Targeting the Pathway

It is no surprise that drug development for AD over the last decade has focused on targeting various aspects of the type 2 inflammatory pathway. Let's review how some of our different therapeutics target the signaling of key cytokines in this pathway (Figure). Dupilumab works by targeting both IL-4 and IL-13 signaling by blocking their shared receptor. Lebrikizumab and tralokinumab work by targeting the IL-13 cytokine, specifically. Nemolizumab works by targeting the IL-31 receptor. Finally, upadacitinib and abrocitinib work by selectively targeting Janus kinase (JAK) 1, which is an intracellular target that impacts the activity of multiple cytokines using the JAK-signal transducer and activator of transcription, or JAK-STAT, pathway to signal.

One thing to note, there is a difference between the selectivity of a JAK inhibitor and the specificity of a biologic. And this is something you want to keep in mind when you are thinking about drug selection for your patients. Biologics have more of a lock-in-key mechanism, with virtually no impact on other pathways because most keys will not work in the wrong lock.
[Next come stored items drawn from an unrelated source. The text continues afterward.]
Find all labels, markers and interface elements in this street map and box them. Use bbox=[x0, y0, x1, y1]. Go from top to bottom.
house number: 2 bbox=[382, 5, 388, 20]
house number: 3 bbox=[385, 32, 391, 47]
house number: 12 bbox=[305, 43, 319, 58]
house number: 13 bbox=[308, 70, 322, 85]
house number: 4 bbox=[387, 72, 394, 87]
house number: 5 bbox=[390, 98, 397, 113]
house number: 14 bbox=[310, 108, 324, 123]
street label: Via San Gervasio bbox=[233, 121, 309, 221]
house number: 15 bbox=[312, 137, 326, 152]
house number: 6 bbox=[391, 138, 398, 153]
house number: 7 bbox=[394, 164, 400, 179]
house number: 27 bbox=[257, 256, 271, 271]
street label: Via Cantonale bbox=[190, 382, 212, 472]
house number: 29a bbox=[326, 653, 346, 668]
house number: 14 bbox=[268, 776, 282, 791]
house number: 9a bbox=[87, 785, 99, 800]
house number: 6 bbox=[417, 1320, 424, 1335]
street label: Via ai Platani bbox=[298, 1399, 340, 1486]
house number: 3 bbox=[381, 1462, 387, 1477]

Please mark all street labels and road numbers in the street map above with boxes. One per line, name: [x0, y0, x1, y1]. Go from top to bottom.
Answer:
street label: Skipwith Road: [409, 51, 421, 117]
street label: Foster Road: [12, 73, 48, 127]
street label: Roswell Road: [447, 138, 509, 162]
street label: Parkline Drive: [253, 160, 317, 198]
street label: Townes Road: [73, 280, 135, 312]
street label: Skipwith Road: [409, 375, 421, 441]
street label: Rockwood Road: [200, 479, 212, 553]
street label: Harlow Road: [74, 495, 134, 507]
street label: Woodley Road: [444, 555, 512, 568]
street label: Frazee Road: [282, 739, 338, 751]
In contrast, JAK inhibitors are selective and compete with adenosine triphosphate (ATP) to bind to their preferred site for which they have the highest affinity. For example, a JAK1 selective inhibitor such as abrocitinib likes to bind to the ATP binding domain of JAK1. However, as intracellular concentrations of the drug increase, abrocitinib is likely to bind to the ATP binding domains of other members of the JAK family as well, such as JAK2 and JAK3. This is a so-called spillover effect. And this is why as we pump up the dose of our JAK inhibitors for higher efficacy, we tend to see more adverse reactions.

Conclusion

Not all type 2 inflammation is harmful—in fact, it plays an essential role in protecting our body from parasites and environmental threats. But when this system becomes dysregulated, it drives chronic disease. In AD, cytokines like IL-4, IL-13, and IL-31 are no longer allies—they become central culprits in disrupting the skin barrier, fueling itch, and sustaining inflammation. Fortunately, our expanding therapeutic arsenal now allows us to precisely target these cytokines and their downstream effects. In 2025, managing AD is no longer just about controlling symptoms—it is about intervening in the inflammatory cascade itself and restoring balance to the immune system.